> [What to do]: The lines from the top of the records below through the one containing "Genesis Block Configuration" are to be transcribed exactly, and nothing else is to be added.

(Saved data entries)
▬▬▬▬▬▬
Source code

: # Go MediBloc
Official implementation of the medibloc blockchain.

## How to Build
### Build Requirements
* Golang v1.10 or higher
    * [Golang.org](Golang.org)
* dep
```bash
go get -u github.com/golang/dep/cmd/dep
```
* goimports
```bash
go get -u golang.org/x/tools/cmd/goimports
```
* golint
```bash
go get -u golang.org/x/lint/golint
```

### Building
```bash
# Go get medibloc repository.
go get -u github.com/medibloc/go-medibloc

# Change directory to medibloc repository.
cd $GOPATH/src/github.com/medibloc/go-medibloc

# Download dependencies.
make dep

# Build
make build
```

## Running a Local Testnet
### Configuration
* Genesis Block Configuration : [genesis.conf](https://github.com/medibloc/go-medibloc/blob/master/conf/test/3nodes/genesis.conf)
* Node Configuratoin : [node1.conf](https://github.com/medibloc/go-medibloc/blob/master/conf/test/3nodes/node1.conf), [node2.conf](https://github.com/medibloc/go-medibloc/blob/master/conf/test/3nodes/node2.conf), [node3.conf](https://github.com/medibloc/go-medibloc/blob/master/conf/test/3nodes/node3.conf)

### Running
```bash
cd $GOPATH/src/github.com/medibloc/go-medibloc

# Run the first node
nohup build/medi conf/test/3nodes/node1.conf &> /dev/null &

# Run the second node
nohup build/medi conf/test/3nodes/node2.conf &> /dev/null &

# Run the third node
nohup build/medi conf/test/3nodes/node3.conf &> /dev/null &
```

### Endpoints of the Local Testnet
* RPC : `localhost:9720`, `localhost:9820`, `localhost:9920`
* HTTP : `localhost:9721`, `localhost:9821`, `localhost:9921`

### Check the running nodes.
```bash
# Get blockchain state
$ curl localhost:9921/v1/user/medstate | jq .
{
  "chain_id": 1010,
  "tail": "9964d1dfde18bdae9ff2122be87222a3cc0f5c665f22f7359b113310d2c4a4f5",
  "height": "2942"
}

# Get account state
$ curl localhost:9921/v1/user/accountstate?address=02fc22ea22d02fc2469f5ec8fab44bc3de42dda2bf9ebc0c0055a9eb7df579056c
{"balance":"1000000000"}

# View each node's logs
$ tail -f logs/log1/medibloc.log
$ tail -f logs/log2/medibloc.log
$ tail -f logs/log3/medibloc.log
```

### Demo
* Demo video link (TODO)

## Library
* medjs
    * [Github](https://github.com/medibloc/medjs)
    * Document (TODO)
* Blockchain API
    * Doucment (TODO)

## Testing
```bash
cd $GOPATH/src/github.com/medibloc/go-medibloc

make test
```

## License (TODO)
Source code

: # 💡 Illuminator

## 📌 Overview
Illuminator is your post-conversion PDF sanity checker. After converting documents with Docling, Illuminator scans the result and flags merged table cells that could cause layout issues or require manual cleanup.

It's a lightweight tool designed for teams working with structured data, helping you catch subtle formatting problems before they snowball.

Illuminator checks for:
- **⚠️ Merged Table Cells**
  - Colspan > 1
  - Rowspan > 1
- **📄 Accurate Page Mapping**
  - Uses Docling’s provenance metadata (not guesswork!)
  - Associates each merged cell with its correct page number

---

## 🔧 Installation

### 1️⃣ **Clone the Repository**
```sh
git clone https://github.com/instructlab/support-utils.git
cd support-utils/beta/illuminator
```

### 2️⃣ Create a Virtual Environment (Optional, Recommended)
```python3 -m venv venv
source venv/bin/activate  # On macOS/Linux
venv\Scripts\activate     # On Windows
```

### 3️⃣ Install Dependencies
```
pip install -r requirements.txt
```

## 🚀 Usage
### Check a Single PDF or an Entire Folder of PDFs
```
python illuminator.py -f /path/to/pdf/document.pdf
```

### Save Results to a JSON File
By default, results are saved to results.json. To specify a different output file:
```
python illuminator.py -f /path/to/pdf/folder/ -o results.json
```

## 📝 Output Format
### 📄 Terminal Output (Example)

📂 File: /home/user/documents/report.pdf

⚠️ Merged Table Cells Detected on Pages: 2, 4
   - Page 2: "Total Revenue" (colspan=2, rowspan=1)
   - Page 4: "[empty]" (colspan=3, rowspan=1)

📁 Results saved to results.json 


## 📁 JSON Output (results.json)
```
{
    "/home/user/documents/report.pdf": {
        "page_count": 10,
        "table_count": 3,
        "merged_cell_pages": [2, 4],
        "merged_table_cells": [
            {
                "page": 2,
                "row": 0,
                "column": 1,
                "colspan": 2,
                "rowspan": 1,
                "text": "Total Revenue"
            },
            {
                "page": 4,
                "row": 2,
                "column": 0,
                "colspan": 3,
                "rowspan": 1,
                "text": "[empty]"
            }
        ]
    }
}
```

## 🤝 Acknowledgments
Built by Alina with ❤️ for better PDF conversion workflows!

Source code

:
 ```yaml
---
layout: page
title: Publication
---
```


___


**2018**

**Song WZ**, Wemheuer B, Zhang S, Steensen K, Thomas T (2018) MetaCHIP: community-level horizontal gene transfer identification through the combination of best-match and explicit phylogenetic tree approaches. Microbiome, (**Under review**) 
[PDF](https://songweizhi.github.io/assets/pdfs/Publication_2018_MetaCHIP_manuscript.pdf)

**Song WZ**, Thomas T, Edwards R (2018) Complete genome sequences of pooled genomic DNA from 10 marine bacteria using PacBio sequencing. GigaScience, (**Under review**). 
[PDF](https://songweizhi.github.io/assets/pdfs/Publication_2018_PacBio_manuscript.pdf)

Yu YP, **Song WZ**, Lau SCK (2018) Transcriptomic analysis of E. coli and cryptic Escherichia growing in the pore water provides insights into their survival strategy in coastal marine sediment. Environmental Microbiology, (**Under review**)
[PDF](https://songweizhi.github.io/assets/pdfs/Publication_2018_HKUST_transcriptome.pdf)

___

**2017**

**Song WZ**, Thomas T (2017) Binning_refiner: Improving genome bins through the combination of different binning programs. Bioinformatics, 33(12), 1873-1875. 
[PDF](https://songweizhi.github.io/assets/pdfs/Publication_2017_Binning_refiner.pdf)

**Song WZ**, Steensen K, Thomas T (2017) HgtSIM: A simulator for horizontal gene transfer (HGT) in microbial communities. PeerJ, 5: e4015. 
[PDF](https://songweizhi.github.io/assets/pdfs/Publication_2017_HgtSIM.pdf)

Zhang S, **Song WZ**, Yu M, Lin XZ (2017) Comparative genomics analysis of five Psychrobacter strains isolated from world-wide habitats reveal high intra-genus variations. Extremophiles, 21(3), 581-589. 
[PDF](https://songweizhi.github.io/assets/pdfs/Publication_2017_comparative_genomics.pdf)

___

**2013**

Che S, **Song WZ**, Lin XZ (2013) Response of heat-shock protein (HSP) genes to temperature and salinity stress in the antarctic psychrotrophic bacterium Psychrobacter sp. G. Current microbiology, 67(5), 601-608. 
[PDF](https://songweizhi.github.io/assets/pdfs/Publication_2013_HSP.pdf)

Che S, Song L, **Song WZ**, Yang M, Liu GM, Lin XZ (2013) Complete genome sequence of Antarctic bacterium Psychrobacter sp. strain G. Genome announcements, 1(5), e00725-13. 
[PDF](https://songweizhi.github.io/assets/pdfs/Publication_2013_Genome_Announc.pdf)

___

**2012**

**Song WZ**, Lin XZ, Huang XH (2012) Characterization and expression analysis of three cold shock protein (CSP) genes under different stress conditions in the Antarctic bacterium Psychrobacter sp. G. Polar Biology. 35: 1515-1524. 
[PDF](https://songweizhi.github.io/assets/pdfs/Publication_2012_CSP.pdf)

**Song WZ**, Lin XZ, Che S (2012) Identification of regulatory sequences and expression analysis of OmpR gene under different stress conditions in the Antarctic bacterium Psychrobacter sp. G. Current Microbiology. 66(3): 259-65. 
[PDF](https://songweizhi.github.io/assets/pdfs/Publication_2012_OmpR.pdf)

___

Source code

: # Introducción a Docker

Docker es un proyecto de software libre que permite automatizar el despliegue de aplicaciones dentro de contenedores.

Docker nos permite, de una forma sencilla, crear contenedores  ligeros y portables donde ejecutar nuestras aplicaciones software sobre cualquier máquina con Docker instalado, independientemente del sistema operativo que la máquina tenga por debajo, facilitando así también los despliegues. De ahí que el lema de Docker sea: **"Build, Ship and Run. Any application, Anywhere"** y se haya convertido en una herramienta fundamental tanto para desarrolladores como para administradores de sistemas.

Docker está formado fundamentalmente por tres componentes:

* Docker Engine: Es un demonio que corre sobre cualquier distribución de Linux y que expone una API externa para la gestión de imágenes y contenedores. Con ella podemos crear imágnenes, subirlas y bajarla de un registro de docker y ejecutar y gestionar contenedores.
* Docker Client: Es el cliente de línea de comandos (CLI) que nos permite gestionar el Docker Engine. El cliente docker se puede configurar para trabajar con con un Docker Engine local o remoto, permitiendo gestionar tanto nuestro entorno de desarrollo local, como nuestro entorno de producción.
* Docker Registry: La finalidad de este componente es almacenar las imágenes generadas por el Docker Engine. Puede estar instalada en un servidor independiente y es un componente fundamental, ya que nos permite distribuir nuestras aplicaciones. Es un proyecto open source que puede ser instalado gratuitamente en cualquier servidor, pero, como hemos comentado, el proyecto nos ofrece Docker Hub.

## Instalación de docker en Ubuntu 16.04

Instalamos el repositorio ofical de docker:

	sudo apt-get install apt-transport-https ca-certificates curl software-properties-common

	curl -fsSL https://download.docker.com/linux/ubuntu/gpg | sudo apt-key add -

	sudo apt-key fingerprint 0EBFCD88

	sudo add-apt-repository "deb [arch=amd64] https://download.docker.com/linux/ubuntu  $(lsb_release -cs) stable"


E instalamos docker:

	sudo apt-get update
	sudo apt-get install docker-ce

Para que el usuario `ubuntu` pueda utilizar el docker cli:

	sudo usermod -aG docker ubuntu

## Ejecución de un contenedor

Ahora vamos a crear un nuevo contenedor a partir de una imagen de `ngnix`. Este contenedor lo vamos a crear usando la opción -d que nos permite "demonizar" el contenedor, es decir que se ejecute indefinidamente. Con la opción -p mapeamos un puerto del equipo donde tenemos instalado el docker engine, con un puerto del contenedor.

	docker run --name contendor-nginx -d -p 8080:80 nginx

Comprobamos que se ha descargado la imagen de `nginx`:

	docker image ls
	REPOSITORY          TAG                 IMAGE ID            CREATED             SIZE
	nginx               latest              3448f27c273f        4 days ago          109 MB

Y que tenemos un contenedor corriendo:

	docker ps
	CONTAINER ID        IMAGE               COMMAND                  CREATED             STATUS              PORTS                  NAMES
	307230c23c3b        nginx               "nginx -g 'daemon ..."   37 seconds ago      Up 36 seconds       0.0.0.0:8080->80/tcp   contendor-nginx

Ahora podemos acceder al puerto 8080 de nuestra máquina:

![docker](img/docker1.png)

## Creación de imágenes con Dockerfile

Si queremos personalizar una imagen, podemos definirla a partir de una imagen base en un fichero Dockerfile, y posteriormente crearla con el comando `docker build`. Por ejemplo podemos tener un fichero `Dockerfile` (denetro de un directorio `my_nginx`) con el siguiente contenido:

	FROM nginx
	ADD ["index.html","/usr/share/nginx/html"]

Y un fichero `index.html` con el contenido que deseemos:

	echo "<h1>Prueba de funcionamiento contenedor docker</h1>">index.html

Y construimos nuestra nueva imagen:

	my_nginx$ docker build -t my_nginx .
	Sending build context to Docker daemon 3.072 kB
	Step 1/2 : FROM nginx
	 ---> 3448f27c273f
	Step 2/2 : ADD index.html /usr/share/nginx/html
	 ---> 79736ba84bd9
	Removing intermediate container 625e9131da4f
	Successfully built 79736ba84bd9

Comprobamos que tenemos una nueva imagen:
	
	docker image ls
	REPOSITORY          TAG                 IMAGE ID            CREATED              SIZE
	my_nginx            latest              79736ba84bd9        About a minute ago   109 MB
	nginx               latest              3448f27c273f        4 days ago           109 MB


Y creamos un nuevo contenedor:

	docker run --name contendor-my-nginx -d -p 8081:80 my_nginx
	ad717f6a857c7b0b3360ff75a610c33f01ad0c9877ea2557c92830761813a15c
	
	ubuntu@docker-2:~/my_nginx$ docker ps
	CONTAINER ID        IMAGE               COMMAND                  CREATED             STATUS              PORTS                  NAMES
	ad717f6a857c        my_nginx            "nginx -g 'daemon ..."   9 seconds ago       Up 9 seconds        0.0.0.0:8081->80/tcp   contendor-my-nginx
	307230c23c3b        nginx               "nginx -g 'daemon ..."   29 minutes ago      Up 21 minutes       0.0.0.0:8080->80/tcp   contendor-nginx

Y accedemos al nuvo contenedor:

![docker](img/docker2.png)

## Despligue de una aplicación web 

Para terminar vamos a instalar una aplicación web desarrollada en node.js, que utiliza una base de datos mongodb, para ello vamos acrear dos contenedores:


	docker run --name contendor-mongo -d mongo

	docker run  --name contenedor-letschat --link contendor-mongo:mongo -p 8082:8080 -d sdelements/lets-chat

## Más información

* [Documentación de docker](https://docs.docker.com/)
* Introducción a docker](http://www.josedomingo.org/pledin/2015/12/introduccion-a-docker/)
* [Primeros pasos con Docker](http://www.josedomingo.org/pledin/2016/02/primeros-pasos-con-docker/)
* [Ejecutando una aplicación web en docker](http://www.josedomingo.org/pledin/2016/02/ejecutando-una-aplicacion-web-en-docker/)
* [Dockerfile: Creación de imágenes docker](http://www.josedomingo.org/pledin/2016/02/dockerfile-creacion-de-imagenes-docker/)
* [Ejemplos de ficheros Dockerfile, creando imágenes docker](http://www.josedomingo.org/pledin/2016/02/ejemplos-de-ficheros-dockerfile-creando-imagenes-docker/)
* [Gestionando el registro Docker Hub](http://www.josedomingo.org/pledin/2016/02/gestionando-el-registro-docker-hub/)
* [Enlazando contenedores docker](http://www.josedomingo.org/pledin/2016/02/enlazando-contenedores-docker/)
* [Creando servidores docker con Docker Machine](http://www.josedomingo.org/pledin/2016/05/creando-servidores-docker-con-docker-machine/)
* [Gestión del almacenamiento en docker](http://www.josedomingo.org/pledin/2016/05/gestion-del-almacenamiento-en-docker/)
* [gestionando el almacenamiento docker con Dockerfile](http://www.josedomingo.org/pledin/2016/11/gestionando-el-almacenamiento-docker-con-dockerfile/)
▬▬▬▬▬▬
> [Response]:
Source code

: # Go MediBloc
Official implementation of the medibloc blockchain.

## How to Build
### Build Requirements
* Golang v1.10 or higher
    * [Golang.org](Golang.org)
* dep
```bash
go get -u github.com/golang/dep/cmd/dep
```
* goimports
```bash
go get -u golang.org/x/tools/cmd/goimports
```
* golint
```bash
go get -u golang.org/x/lint/golint
```

### Building
```bash
# Go get medibloc repository.
go get -u github.com/medibloc/go-medibloc

# Change directory to medibloc repository.
cd $GOPATH/src/github.com/medibloc/go-medibloc

# Download dependencies.
make dep

# Build
make build
```

## Running a Local Testnet
### Configuration
* Genesis Block Configuration : [genesis.conf](https://github.com/medibloc/go-medibloc/blob/master/conf/test/3nodes/genesis.conf)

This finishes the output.